Extract:
——

Canadian Imperial Bank of Commerce (TSX:CM)(NYSE:CM), Canada’s fifth-largest bank, released its fourth-quarter earnings results this morning, and its stock has responded by rising over 2% in early trading. Let’s break down the results and the fundamentals of its stock to determine if we should be long-term buyers today.

Breaking down the quarterly results

Here’s a quick breakdown of 10 of the most notable financial statistics from CIBC’s three-month period ended October 31, 2017, compared with the same period in 2016:

Metric Q4 2017 Q4 2016 Change
Net interest income $2,464 million $2,110 million 16.8%
Non-interest income $1,805 million $1,571 million 14.9%
Total revenue $4,269 million $3,681 million 16.0%
Adjusted net income $1,164 million $931 million 25.0%
Adjusted diluted earnings per share (EPS) $2.81 $2.60 8.1%
Total assets $565,264 million $501,357 million 12.7%
Deposits $439,706 million $395,647 million 11.1%
Loans and acceptances, net of allowance $365,558 million $319,781 million 14.3%
Common shareholders’ equity $29,238 million $22,472 million 30.1%
Book value per share $66.55 $56.59 17.6%

What should you do now?

——

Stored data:
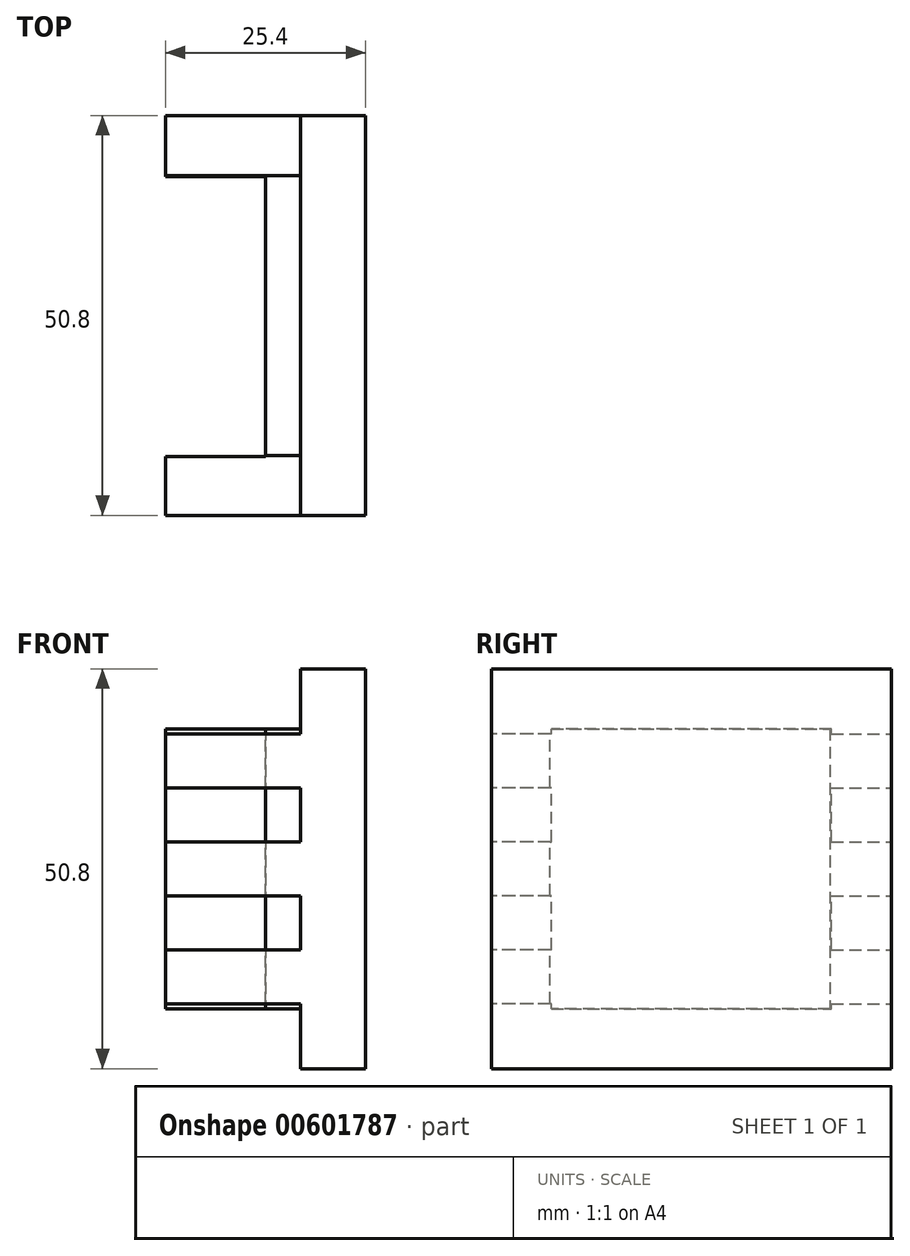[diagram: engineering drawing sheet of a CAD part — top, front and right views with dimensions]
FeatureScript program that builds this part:
annotation { "Feature Type Name" : "Feature", "Feature Type Description" : "" }
export const myFeature = defineFeature(function(context is Context, id is Id, definition is map)
    precondition{}
    {
        {
            var Q0;
            Q0=qCreatedBy(makeId("Front.planeOp"),FACE);
            var sketch = newSketch(context, id + "F0", { "sketchPlane" : qUnion([Q0])});
            skLineSegment(sketch, "E0.bottom", {"start": v(0, 0) * mm, "end": v(25.4, 0) * mm});
            skLineSegment(sketch, "E0.top", {"start": v(0, 50.8) * mm, "end": v(25.4, 50.8) * mm});
            skLineSegment(sketch, "E0.left", {"start": v(0, 0) * mm, "end": v(0, 50.8) * mm});
            skLineSegment(sketch, "E0.right", {"start": v(25.4, 0) * mm, "end": v(25.4, 50.8) * mm});
            skSolve(sketch);
        }
        {
            var Q0;
            Q0=makeQuery(id+"F0.imprint","IMPRINT",FACE,{"disambiguationData":[TD([[makeQuery(id+"F0.imprint","IMPRINT",EDGE,{"derivedFrom":sQuery(id+"F0.wireOp",EDGE,"E0.bottom")}),1.0]])]});
            extrude(context, id + "F1", {"entities" : qUnion([Q0]), "depth" : 50.8 * mm, "offsetDistance" : 25.4 * mm});
        }
        {
            var Q0;
            Q0=makeQuery(id+"F1.opExtrude","SWEPT_FACE",FACE,{"disambiguationData":[OSD([sQuery(id+"F0.wireOp",EDGE,"E0.left")])]});
            var sketch = newSketch(context, id + "F2", { "sketchPlane" : qUnion([Q0])});
            skLineSegment(sketch, "E1", {"start": v(7.8, 43.18) * mm, "end": v(7.8, 7.62) * mm});
            skLineSegment(sketch, "E2", {"start": v(7.8, 7.62) * mm, "end": v(43.36, 7.62) * mm});
            skLineSegment(sketch, "E3", {"start": v(43.36, 7.62) * mm, "end": v(43.36, 43.18) * mm});
            skLineSegment(sketch, "E4", {"start": v(43.36, 43.18) * mm, "end": v(7.8, 43.18) * mm});
            skSolve(sketch);
        }
        {
            var Q0;
            Q0=makeQuery(id+"F2.imprint","IMPRINT",FACE,{"disambiguationData":[TD([[makeQuery(id+"F2.imprint","IMPRINT",EDGE,{"derivedFrom":sQuery(id+"F2.wireOp",EDGE,"E1")}),1.0]])]});
            extrude(context, id + "F3", {"entities" : qUnion([Q0]), "operationType" : NewBodyOperationType.REMOVE, "oppositeDirection" : true, "depth" : 12.7 * mm, "offsetDistance" : 25.4 * mm});
        }
        {
            var Q0;
            Q0=makeQuery(id+"F1.opExtrude","CAP_FACE",FACE,{"disambiguationData":[OSD([sQuery(id+"F0.wireOp",EDGE,"E0.bottom"),sQuery(id+"F0.wireOp",EDGE,"E0.top"),sQuery(id+"F0.wireOp",EDGE,"E0.left"),sQuery(id+"F0.wireOp",EDGE,"E0.right")])],"isStart":true});
            var sketch = newSketch(context, id + "F4", { "sketchPlane" : qUnion([Q0])});
            skLineSegment(sketch, "E5", {"start": v(0, 50.8) * mm, "end": v(-17.15, 50.8) * mm});
            skLineSegment(sketch, "E6", {"start": v(-17.15, 50.8) * mm, "end": v(-17.15, 42.55) * mm});
            skLineSegment(sketch, "E7", {"start": v(-17.15, 42.55) * mm, "end": v(0, 42.55) * mm});
            skLineSegment(sketch, "E8", {"start": v(0, 42.55) * mm, "end": v(0, 50.8) * mm});
            skLineSegment(sketch, "E9", {"start": v(0, 35.69) * mm, "end": v(-17.15, 35.69) * mm});
            skLineSegment(sketch, "E10", {"start": v(-17.15, 35.69) * mm, "end": v(-17.15, 28.83) * mm});
            skLineSegment(sketch, "E11", {"start": v(-17.15, 28.83) * mm, "end": v(0, 28.83) * mm});
            skLineSegment(sketch, "E12", {"start": v(0, 28.83) * mm, "end": v(0, 35.69) * mm});
            skLineSegment(sketch, "E13", {"start": v(0, 0) * mm, "end": v(-17.15, 0) * mm});
            skLineSegment(sketch, "E14", {"start": v(-17.15, 0) * mm, "end": v(-17.15, 8.26) * mm});
            skLineSegment(sketch, "E15", {"start": v(-17.15, 8.26) * mm, "end": v(0, 8.26) * mm});
            skLineSegment(sketch, "E16", {"start": v(0, 8.26) * mm, "end": v(0, 0) * mm});
            skLineSegment(sketch, "E17", {"start": v(0, 21.97) * mm, "end": v(-17.15, 21.97) * mm});
            skLineSegment(sketch, "E18", {"start": v(-17.15, 21.97) * mm, "end": v(-17.15, 15.11) * mm});
            skLineSegment(sketch, "E19", {"start": v(-17.15, 15.11) * mm, "end": v(0, 15.11) * mm});
            skLineSegment(sketch, "E20", {"start": v(0, 15.11) * mm, "end": v(0, 21.97) * mm});
            skSolve(sketch);
        }
        {
            var Q0;
            Q0=makeQuery(id+"F4.imprint","IMPRINT",FACE,{"disambiguationData":[TD([[makeQuery(id+"F4.imprint","IMPRINT",EDGE,{"derivedFrom":sQuery(id+"F4.wireOp",EDGE,"E5")}),1.0]])]});
            var Q1;
            Q1=makeQuery(id+"F4.imprint","IMPRINT",FACE,{"disambiguationData":[TD([[makeQuery(id+"F4.imprint","IMPRINT",EDGE,{"derivedFrom":sQuery(id+"F4.wireOp",EDGE,"E9")}),1.0]])]});
            var Q2;
            Q2=makeQuery(id+"F4.imprint","IMPRINT",FACE,{"disambiguationData":[TD([[makeQuery(id+"F4.imprint","IMPRINT",EDGE,{"derivedFrom":sQuery(id+"F4.wireOp",EDGE,"E17")}),1.0]])]});
            var Q3;
            Q3=makeQuery(id+"F4.imprint","IMPRINT",FACE,{"disambiguationData":[TD([[makeQuery(id+"F4.imprint","IMPRINT",EDGE,{"derivedFrom":sQuery(id+"F4.wireOp",EDGE,"E13")}),-1.0]])]});
            extrude(context, id + "F5", {"entities" : qUnion([Q0, Q1, Q2, Q3]), "operationType" : NewBodyOperationType.REMOVE, "oppositeDirection" : true, "depth" : 7.62 * mm, "offsetDistance" : 25.4 * mm});
        }
        {
            var Q0;
            Q0=makeQuery(id+"F1.opExtrude","CAP_FACE",FACE,{"disambiguationData":[OSD([sQuery(id+"F0.wireOp",EDGE,"E0.bottom"),sQuery(id+"F0.wireOp",EDGE,"E0.top"),sQuery(id+"F0.wireOp",EDGE,"E0.left"),sQuery(id+"F0.wireOp",EDGE,"E0.right")])],"isStart":false});
            var sketch = newSketch(context, id + "F6", { "sketchPlane" : qUnion([Q0])});
            skLineSegment(sketch, "E21", {"start": v(0, 42.55) * mm, "end": v(17.14, 42.55) * mm});
            skLineSegment(sketch, "E22", {"start": v(17.14, 42.55) * mm, "end": v(17.14, 50.8) * mm});
            skLineSegment(sketch, "E23", {"start": v(17.14, 50.8) * mm, "end": v(0, 50.8) * mm});
            skLineSegment(sketch, "E24", {"start": v(0, 50.8) * mm, "end": v(0, 42.55) * mm});
            skLineSegment(sketch, "E25", {"start": v(0, 35.69) * mm, "end": v(17.14, 35.69) * mm});
            skLineSegment(sketch, "E26", {"start": v(17.14, 35.69) * mm, "end": v(17.14, 28.83) * mm});
            skLineSegment(sketch, "E27", {"start": v(17.14, 28.83) * mm, "end": v(0, 28.83) * mm});
            skLineSegment(sketch, "E28", {"start": v(0, 28.83) * mm, "end": v(0, 35.69) * mm});
            skLineSegment(sketch, "E29", {"start": v(17.14, 21.97) * mm, "end": v(0, 21.97) * mm});
            skLineSegment(sketch, "E30", {"start": v(0, 21.97) * mm, "end": v(0, 15.11) * mm});
            skLineSegment(sketch, "E31", {"start": v(0, 15.11) * mm, "end": v(17.14, 15.11) * mm});
            skLineSegment(sketch, "E32", {"start": v(17.14, 15.11) * mm, "end": v(17.14, 21.97) * mm});
            skLineSegment(sketch, "E33", {"start": v(17.14, 8.25) * mm, "end": v(17.14, 0) * mm});
            skLineSegment(sketch, "E34", {"start": v(17.14, 0) * mm, "end": v(0, 0) * mm});
            skLineSegment(sketch, "E35", {"start": v(0, 0) * mm, "end": v(0, 8.25) * mm});
            skLineSegment(sketch, "E36", {"start": v(0, 8.25) * mm, "end": v(17.14, 8.25) * mm});
            skSolve(sketch);
        }
        {
            var Q0;
            Q0 = qSketchRegion(id + "F6", true);
            extrude(context, id + "F7", {"entities" : qUnion([Q0]), "operationType" : NewBodyOperationType.REMOVE, "oppositeDirection" : true, "depth" : 7.62 * mm, "offsetDistance" : 25.4 * mm});
        }
        {
            var Q0;
            Q0=makeQuery(id+"F1.opExtrude","SWEPT_FACE",FACE,{"disambiguationData":[OSD([sQuery(id+"F0.wireOp",EDGE,"E0.top")])]});
            var sketch = newSketch(context, id + "F8", { "sketchPlane" : qUnion([Q0])});
            skLineSegment(sketch, "E37", {"start": v(17.15, -7.62) * mm, "end": v(17.14, -43.18) * mm});
            skLineSegment(sketch, "E38", {"start": v(17.14, -43.18) * mm, "end": v(0, -43.18) * mm});
            skLineSegment(sketch, "E39", {"start": v(0, -43.18) * mm, "end": v(0, -7.62) * mm});
            skLineSegment(sketch, "E40", {"start": v(0, -7.62) * mm, "end": v(17.15, -7.62) * mm});
            skLineSegment(sketch, "E41", {"start": v(0, -43.18) * mm, "end": v(17.14, -43.18) * mm});
            skLineSegment(sketch, "E42", {"start": v(17.15, -7.62) * mm, "end": v(0, -7.62) * mm});
            skLineSegment(sketch, "E43", {"start": v(0, -7.62) * mm, "end": v(0, -43.18) * mm});
            skSolve(sketch);
        }
        {
            var Q0;
            Q0 = qSketchRegion(id + "F8", true);
            extrude(context, id + "F9", {"entities" : qUnion([Q0]), "operationType" : NewBodyOperationType.REMOVE, "oppositeDirection" : true, "depth" : 7.62 * mm, "offsetDistance" : 25.4 * mm});
        }
        {
            var Q0;
            Q0=makeQuery(id+"F1.opExtrude","SWEPT_FACE",FACE,{"disambiguationData":[OSD([sQuery(id+"F0.wireOp",EDGE,"E0.bottom")])]});
            var sketch = newSketch(context, id + "F10", { "sketchPlane" : qUnion([Q0])});
            skLineSegment(sketch, "E44", {"start": v(17.14, 43.18) * mm, "end": v(17.15, 7.62) * mm});
            skLineSegment(sketch, "E45", {"start": v(17.15, 7.62) * mm, "end": v(0, 7.62) * mm});
            skLineSegment(sketch, "E46", {"start": v(0, 7.62) * mm, "end": v(0, 43.18) * mm});
            skLineSegment(sketch, "E47", {"start": v(0, 43.18) * mm, "end": v(17.14, 43.18) * mm});
            skSolve(sketch);
        }
        {
            var Q0;
            Q0 = qSketchRegion(id + "F10", true);
            extrude(context, id + "F11", {"entities" : qUnion([Q0]), "operationType" : NewBodyOperationType.REMOVE, "oppositeDirection" : true, "depth" : 7.62 * mm, "offsetDistance" : 25.4 * mm});
        }
    });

——

Problems to solve:
(a) According to the CIBC earnings article, by what percentage did adjusted net income change from Q4 2016 to Q4 2017?
(b) Condense the paragraph of the CIBC earnings article beginning "Canadian Imperial Bank of Commerce" into a short bulleted list of its main facts.
(c) Reproduce word for word the passage of the CIBC earnings article that begins at the words "Canadian Imperial Bank" and ends after the words "long-term buyers today.".

Solutions in order:
(a) It rose 25.0%, from $931 million to $1,164 million.

(b)
- Canadian Imperial Bank of Commerce (TSX:CM)(NYSE:CM) is Canada's fifth-largest bank.
- It released its fourth-quarter earnings results this morning.
- Its stock rose over 2% in early trading.
- The article examines the results and the stock's fundamentals to decide whether to be long-term buyers today.

(c)
Canadian Imperial Bank of Commerce (TSX:CM)(NYSE:CM), Canada’s fifth-largest bank, released its fourth-quarter earnings results this morning, and its stock has responded by rising over 2% in early trading. Let’s break down the results and the fundamentals of its stock to determine if we should be long-term buyers today.